Après avoir réussi son entrée dans cette CAN-2025 à la faveur d’un joli succès aux dépens du Soudan, la sélection nationale tentera de certifier dès ce soir sa montée en puissance.
Cela va devoir passer par une victoire face au Burkina Faso qui lui assurera d’ores et déjà une présence au prochain tour. Pas encore le temps de sortir la calculette, mais l’addition est simple : gagner ce soir face aux Etalons ouvrira avant terme la porte des huitièmes aux Verts, quel que soit le résultat de leur troisième et dernier match de poule face à la Guinée Équatoriale. Une vérité que connaît par cœur le sélectionneur national Vladimir Petkovic, qui compte à son actif trois qualifications de rang aux huitièmes de finale d’un tournoi majeur (Coupe du monde -2018, EUROS 2016 et 2021) sur le banc helvète. Raison pour laquelle son discours à la veille de ce choc frontal avec l’autre équipe de ce groupe E qui a gagné son premier match a été aussi simpliste que parfaitement fluide.
Les dernières retouches
À l’approche de la confrontation face au Burkina Faso, programmée demain pour le compte de la deuxième journée du groupe E de la CAN-2025, Vladimir Petkovic semble prêt à apporter des retouches à son onze de départ. Sans remettre en cause la victoire convaincante obtenue lors de l’entrée en lice contre le Soudan (3-0), le sélectionneur national a profité des dernières séances d’entraînement pour analyser en profondeur le rendement de son groupe et identifier les axes d’amélioration. Le succès inaugural, bien que net au tableau d’affichage, n’a pas totalement dissipé les réserves du technicien suisse. Petkovic a notamment relevé certaines insuffisances dans le jeu, en particulier durant la première période, malgré l’ouverture du score précoce signée Riyad Mahrez dès la 2e minute.

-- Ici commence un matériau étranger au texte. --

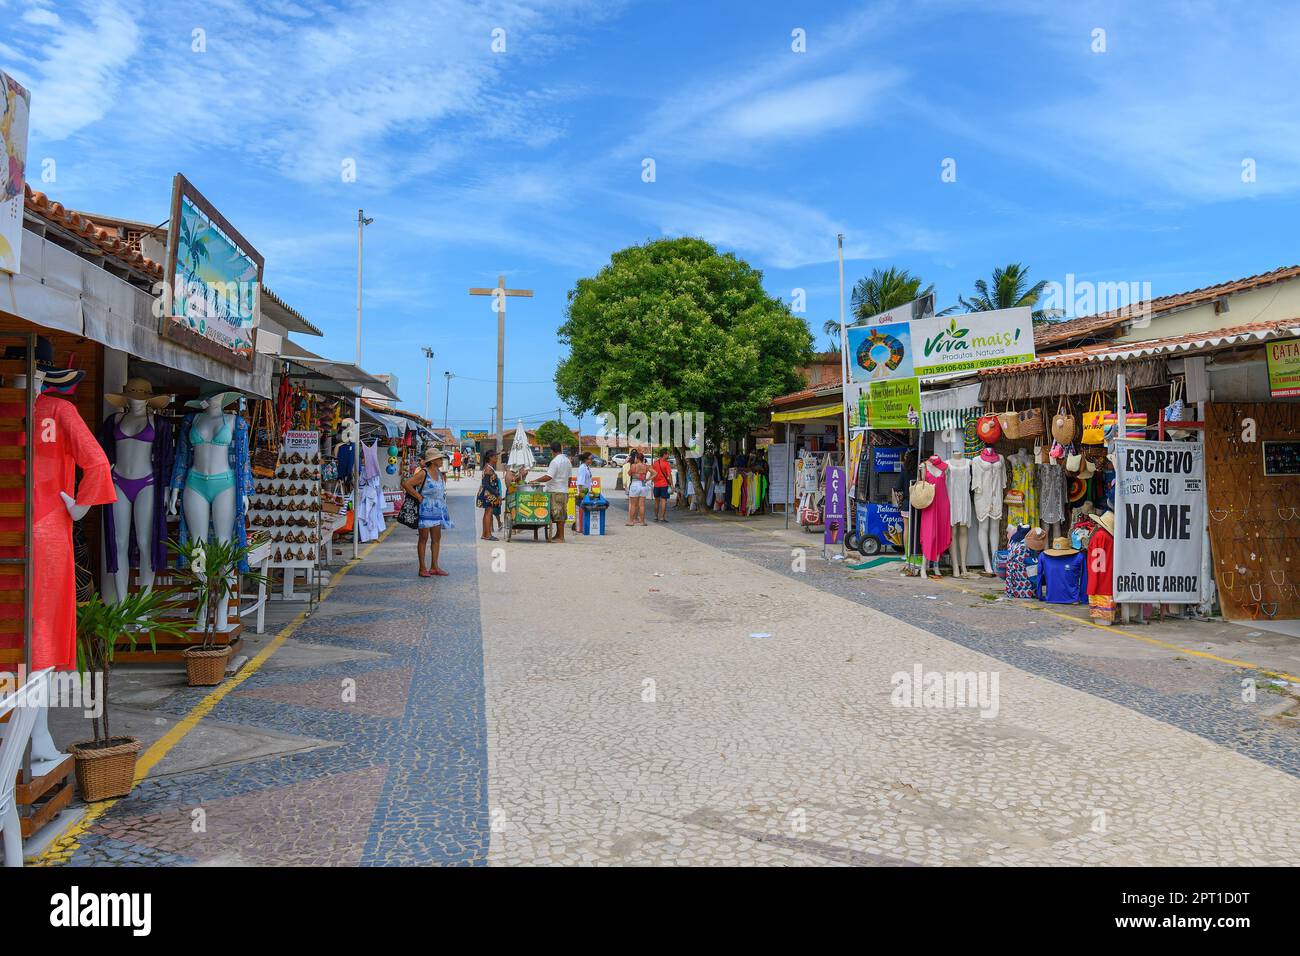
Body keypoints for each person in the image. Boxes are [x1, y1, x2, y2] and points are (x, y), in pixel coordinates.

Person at [402, 449, 454, 577]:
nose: (442, 460)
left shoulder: (439, 473)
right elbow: (407, 484)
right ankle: (422, 568)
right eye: (440, 458)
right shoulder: (423, 473)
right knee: (423, 539)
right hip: (425, 509)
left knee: (436, 538)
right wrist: (418, 496)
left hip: (437, 509)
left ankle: (434, 566)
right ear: (433, 461)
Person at [529, 440, 572, 542]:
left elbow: (549, 476)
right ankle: (558, 535)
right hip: (564, 490)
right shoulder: (567, 460)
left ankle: (561, 537)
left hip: (555, 491)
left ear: (552, 451)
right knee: (561, 513)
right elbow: (570, 478)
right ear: (560, 449)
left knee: (558, 515)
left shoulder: (555, 461)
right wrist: (566, 487)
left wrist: (535, 480)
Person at [477, 450, 501, 541]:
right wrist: (496, 493)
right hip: (488, 494)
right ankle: (488, 534)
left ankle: (485, 534)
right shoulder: (488, 469)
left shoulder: (488, 467)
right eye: (495, 456)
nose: (497, 458)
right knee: (488, 513)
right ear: (490, 457)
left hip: (487, 493)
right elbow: (485, 483)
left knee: (487, 513)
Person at [626, 450, 650, 526]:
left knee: (633, 505)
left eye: (636, 458)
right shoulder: (646, 466)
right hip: (643, 484)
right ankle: (643, 522)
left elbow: (629, 473)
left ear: (637, 458)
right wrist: (647, 479)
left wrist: (636, 474)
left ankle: (631, 521)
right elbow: (655, 473)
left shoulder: (634, 465)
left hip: (635, 484)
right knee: (642, 505)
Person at [650, 448, 673, 523]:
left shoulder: (655, 463)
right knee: (663, 501)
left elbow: (652, 473)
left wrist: (652, 481)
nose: (668, 455)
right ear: (664, 454)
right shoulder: (666, 464)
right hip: (664, 485)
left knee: (656, 501)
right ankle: (662, 517)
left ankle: (655, 516)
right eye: (667, 454)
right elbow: (669, 475)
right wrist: (672, 485)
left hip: (656, 485)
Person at [574, 452, 593, 530]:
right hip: (583, 492)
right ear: (586, 459)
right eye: (590, 459)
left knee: (584, 511)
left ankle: (582, 526)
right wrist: (582, 495)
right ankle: (579, 527)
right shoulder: (582, 468)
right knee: (581, 511)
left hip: (587, 492)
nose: (592, 460)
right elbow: (580, 482)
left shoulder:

Faire face à la virilité des Burkinabè
Si l’engagement et la générosité de plusieurs joueurs n’ont pas été remis en question, le staff estime que le niveau affiché par certains éléments reste perfectible. Cette exigence traduit la volonté du sélectionneur d’élever le curseur face à un adversaire d’un tout autre calibre. Le profil du Burkina Faso pousse également Petkovic à réfléchir à des ajustements ciblés. Les Étalons se distinguent par leur puissance physique, leur intensité dans les duels et leur efficacité dans le jeu aérien. La présence d’un défenseur comme Edmond Tapsoba, culminant à 1,92 m et buteur décisif lors de la victoire face à la Guinée Equatoriale dans le temps additionnel, illustre parfaitement la force et la résilience de cette sélection.
Rester vigilant
Ce but tardif, intervenu après une égalisation adverse, a mis en lumière la solidité mentale et la capacité des Burkinabè à rester dangereux jusqu’au coup de sifflet final. Conscient de ces paramètres, le sélectionneur algérien envisage non seulement des changements d’hommes, mais aussi une possible adaptation du dispositif tactique. L’objectif est de préserver l’équilibre entre rigueur défensive et efficacité offensive, tout en limitant l’impact physique de l’adversaire. La gestion des transitions, la maîtrise du milieu de terrain et la vigilance sur coups de pied arrêtés figurent parmi les points clés sur lesquels le staff a insisté durant la préparation. Sur le plan extra-sportif, l’atmosphère au sein du groupe semble désormais apaisée. L’incident impliquant Baghdad Bounedjah à l’issue du match face au Soudan appartient au passé.
Belle ambiance avant le match
L’attaquant a rapidement reconnu son erreur et présenté ses excuses au staff technique ainsi qu’au président de la FAF, Walid Sadi. Cette mise au point a permis de rétablir la sérénité et de renforcer l’unité d’un groupe qui affiche une réelle complicité lors des entraînements. À la veille de ce rendez-vous décisif, l’Algérie aborde donc ce choc avec sérieux et lucidité. Une victoire permettrait aux Verts de valider leur qualification pour les huitièmes de finale et de prendre une option sérieuse pour la première place du groupe. Entre ajustements tactiques, choix forts et gestion de la dynamique collective, Petkovic prépare minutieusement un duel où la moindre erreur pourrait se payer cash. Face à un Burkina Faso discipliné et ambitieux, les Verts savent que seule une prestation aboutie leur permettra de confirmer leur statut et d’envoyer un message fort à l’ensemble du continent.